Quem tem de partir de repente, com a roupa do corpo, muitas vezes sente a perda da vida como era antes como se fosse a de um ente querido. “Essas pessoas perdem seu lares, objetos de cunho afetivo, a identidade profissional, dinheiro, muitas vezes até a língua materna”, aponta a psicóloga Nazaré Jacobucci. “Refugiados, em geral, passam por um processo de luto”, completa. A guia de turismo Carina Kaddissi, 33 anos, seguiu com a mãe e o filho de 7 anos para os Emirados Árabes, onde a irmã mora, e agora, além da dificuldade de começar de novo, se preocupa com o efeito de tanta mudança no filho. “Se é difícil para os adultos, imagina para ele”, diz ela, que se esconde quando sente vontade de chorar.

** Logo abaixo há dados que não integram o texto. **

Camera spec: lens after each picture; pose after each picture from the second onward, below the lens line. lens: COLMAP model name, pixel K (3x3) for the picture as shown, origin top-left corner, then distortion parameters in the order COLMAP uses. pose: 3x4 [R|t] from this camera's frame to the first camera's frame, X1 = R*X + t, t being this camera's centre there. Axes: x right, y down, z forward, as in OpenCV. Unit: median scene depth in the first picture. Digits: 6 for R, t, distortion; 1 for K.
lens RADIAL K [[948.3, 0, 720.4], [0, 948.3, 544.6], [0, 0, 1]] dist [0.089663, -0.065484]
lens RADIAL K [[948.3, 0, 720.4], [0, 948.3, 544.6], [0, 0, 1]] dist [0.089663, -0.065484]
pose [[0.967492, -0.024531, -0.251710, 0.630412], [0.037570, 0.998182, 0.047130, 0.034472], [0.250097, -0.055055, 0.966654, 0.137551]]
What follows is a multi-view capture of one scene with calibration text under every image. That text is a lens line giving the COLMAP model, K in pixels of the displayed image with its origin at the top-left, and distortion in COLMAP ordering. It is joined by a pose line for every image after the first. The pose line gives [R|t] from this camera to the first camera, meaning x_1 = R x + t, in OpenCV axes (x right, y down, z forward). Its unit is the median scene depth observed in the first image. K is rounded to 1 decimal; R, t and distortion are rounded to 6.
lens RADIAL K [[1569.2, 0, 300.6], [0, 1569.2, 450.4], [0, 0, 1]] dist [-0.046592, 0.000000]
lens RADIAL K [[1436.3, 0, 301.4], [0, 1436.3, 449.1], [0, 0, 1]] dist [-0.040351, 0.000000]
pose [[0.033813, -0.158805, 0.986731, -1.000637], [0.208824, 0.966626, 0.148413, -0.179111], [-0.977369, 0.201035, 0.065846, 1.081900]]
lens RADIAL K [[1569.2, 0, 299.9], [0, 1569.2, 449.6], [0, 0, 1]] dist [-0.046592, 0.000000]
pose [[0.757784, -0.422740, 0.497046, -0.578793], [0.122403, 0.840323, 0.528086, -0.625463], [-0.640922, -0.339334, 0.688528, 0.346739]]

Os efeitos das experiências traumáticas são especialmente prejudiciais para o desenvolvimento infantil. A exposição contínua a situações de estresse pode desencadear reações químicas no cérebro das crianças que prejudicam o avanço de habilidades socioemocionais, como empatia e afeto. “A maneira como a mente se desenvolve na infância depende muito do contexto social”, explica Gustaf Gredebäck, psiquiatra da Universidade de Uppsala e autor de um estudo publicado na revista Nature sobre danos sofridos por crianças em conflitos. “A forma como raciocinamos, a imagem do outro, a capacidade de interação social e o aprendizado são muito afetados pela guerra”, diz.
Já entre os adultos, os impactos psicológicos mais profundos giram em torno do transtorno de estresse pós-traumático (TEPT), que pode incluir a “síndrome do sobrevivente”, um estado emocional marcado pelo sentimento profundo de culpa por ter deixado gente querida para trás. Rami, o passageiro do primeiro voo, estava no Líbano para cuidar dos pais idosos quando a guerra estourou. Eles convenceram o filho a voltar para a família no Brasil sabendo do risco que correm. “É um sentimento terrível. As notícias chegam a toda hora e fico pensando: ‘Por favor, que não seja lá em casa’ ”, conta.
Com um olho no noticiário e outro nos aplicativos de mensagens, os brasileiros que têm laços com o Líbano acompanham o desenrolar da guerra misturando impotência e incredulidade, enquanto é escrito mais um capítulo na histórica relação com o país árabe. A aproximação teve início no final do século XIX, durante uma viagem de dom Pedro II ao Oriente Médio, em uma comitiva com mais de 200 pessoas. Atraídos pelo clima e pelos recursos naturais, que a trupe do imperador exaltou aos quatro cantos, os primeiros imigrantes libaneses no Brasil percorriam o interior como mascates, das fazendas de café em São Paulo às plantações no Paraná, levando tecidos, bijuterias e outros artigos. Aos poucos, diversificaram suas atividades, sempre se dedicando principalmente no comércio.
Muitos voltaram para ajudar a reconstruir um país multiétnico — muçulmanos xiitas e sunitas e católicos maronitas dividem o poder —, que enfrenta sucessivas guerras desde a década de 1970. Sem muita chance de rápida solução para o conflito de agora, resta aos libaneses, de lá e de cá, a esperança de um dia ter paz para, de novo, se empenhar em recolocar o Líbano de pé.